DADOS APRESENTADOS:
☆ ☆ ☆ ☆ ☆

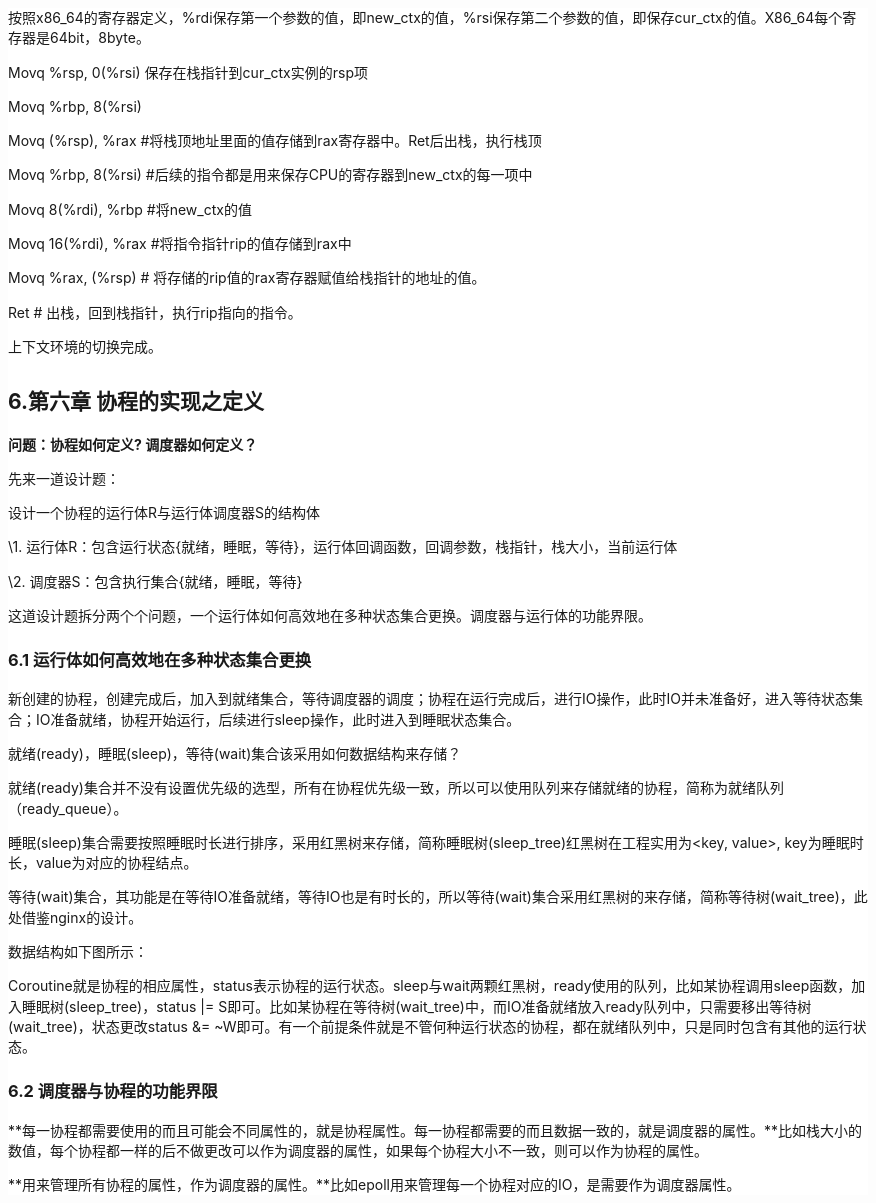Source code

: 

按照x86_64的寄存器定义，%rdi保存第一个参数的值，即new_ctx的值，%rsi保存第二个参数的值，即保存cur_ctx的值。X86_64每个寄存器是64bit，8byte。

Movq %rsp, 0(%rsi) 保存在栈指针到cur_ctx实例的rsp项

Movq %rbp, 8(%rsi)

Movq (%rsp), %rax #将栈顶地址里面的值存储到rax寄存器中。Ret后出栈，执行栈顶

Movq %rbp, 8(%rsi) #后续的指令都是用来保存CPU的寄存器到new_ctx的每一项中

Movq 8(%rdi), %rbp #将new_ctx的值

Movq 16(%rdi), %rax #将指令指针rip的值存储到rax中

Movq %rax, (%rsp) # 将存储的rip值的rax寄存器赋值给栈指针的地址的值。

Ret # 出栈，回到栈指针，执行rip指向的指令。

上下文环境的切换完成。

## 6.第六章 协程的实现之定义

**问题：协程如何定义? 调度器如何定义？**

先来一道设计题：

设计一个协程的运行体R与运行体调度器S的结构体

\1. 运行体R：包含运行状态{就绪，睡眠，等待}，运行体回调函数，回调参数，栈指针，栈大小，当前运行体

\2. 调度器S：包含执行集合{就绪，睡眠，等待}

这道设计题拆分两个个问题，一个运行体如何高效地在多种状态集合更换。调度器与运行体的功能界限。

### 6.1 运行体如何高效地在多种状态集合更换

新创建的协程，创建完成后，加入到就绪集合，等待调度器的调度；协程在运行完成后，进行IO操作，此时IO并未准备好，进入等待状态集合；IO准备就绪，协程开始运行，后续进行sleep操作，此时进入到睡眠状态集合。

就绪(ready)，睡眠(sleep)，等待(wait)集合该采用如何数据结构来存储？

就绪(ready)集合并不没有设置优先级的选型，所有在协程优先级一致，所以可以使用队列来存储就绪的协程，简称为就绪队列（ready_queue）。

睡眠(sleep)集合需要按照睡眠时长进行排序，采用红黑树来存储，简称睡眠树(sleep_tree)红黑树在工程实用为<key, value>, key为睡眠时长，value为对应的协程结点。

等待(wait)集合，其功能是在等待IO准备就绪，等待IO也是有时长的，所以等待(wait)集合采用红黑树的来存储，简称等待树(wait_tree)，此处借鉴nginx的设计。

数据结构如下图所示：

Coroutine就是协程的相应属性，status表示协程的运行状态。sleep与wait两颗红黑树，ready使用的队列，比如某协程调用sleep函数，加入睡眠树(sleep_tree)，status |= S即可。比如某协程在等待树(wait_tree)中，而IO准备就绪放入ready队列中，只需要移出等待树(wait_tree)，状态更改status &= ~W即可。有一个前提条件就是不管何种运行状态的协程，都在就绪队列中，只是同时包含有其他的运行状态。

### 6.2 调度器与协程的功能界限

**每一协程都需要使用的而且可能会不同属性的，就是协程属性。每一协程都需要的而且数据一致的，就是调度器的属性。**比如栈大小的数值，每个协程都一样的后不做更改可以作为调度器的属性，如果每个协程大小不一致，则可以作为协程的属性。

**用来管理所有协程的属性，作为调度器的属性。**比如epoll用来管理每一个协程对应的IO，是需要作为调度器属性。
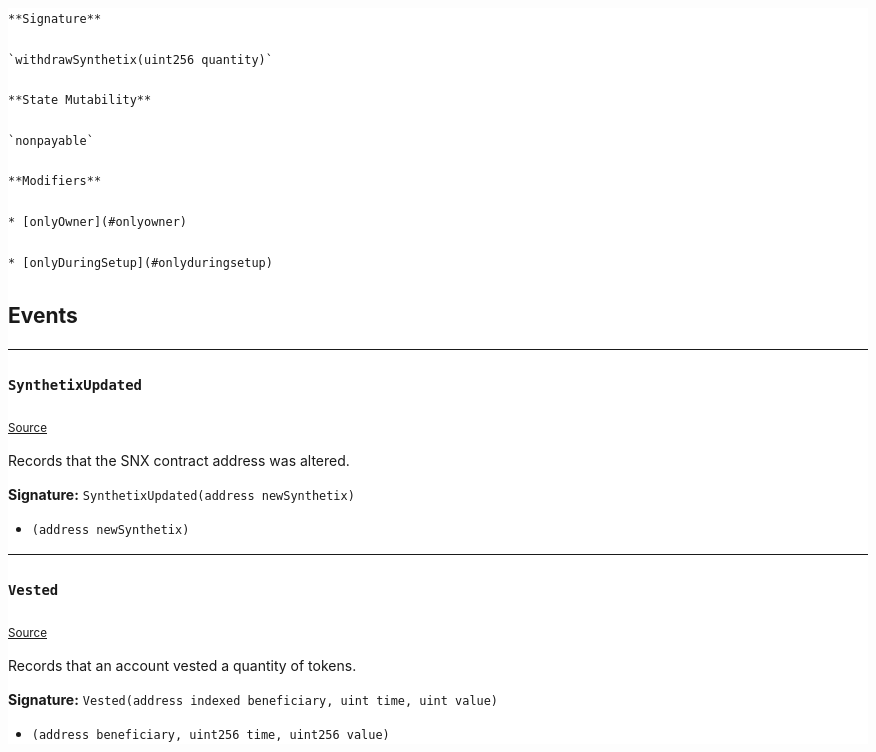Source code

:     **Signature**

    `withdrawSynthetix(uint256 quantity)`

    **State Mutability**

    `nonpayable`

    **Modifiers**

    * [onlyOwner](#onlyowner)

    * [onlyDuringSetup](#onlyduringsetup)

## Events


---
### `SynthetixUpdated`

<sub>[Source](https://github.com/Synthetixio/synthetix/tree/v2.21.15contracts/SynthetixEscrow.sol#L243)</sub>



Records that the SNX contract address was altered.


**Signature:** `SynthetixUpdated(address newSynthetix)`


- `(address newSynthetix)`


---
### `Vested`

<sub>[Source](https://github.com/Synthetixio/synthetix/tree/v2.21.15contracts/SynthetixEscrow.sol#L245)</sub>



Records that an account vested a quantity of tokens.


**Signature:** `Vested(address indexed beneficiary, uint time, uint value)`


- `(address beneficiary, uint256 time, uint256 value)`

☆ ☆ ☆ ☆ ☆

DESCRIÇÃO DA TAREFA: Devolva, tal como estão, as linhas que vão do começo dos itens até a linha que contém "Movq 8(%rdi), %rbp #将new_ctx的值", incluindo esta. Deixe as imagens fora da resposta.

EXERCÍCIO RESOLVIDO:
Source code

: 

按照x86_64的寄存器定义，%rdi保存第一个参数的值，即new_ctx的值，%rsi保存第二个参数的值，即保存cur_ctx的值。X86_64每个寄存器是64bit，8byte。

Movq %rsp, 0(%rsi) 保存在栈指针到cur_ctx实例的rsp项

Movq %rbp, 8(%rsi)

Movq (%rsp), %rax #将栈顶地址里面的值存储到rax寄存器中。Ret后出栈，执行栈顶

Movq %rbp, 8(%rsi) #后续的指令都是用来保存CPU的寄存器到new_ctx的每一项中

Movq 8(%rdi), %rbp #将new_ctx的值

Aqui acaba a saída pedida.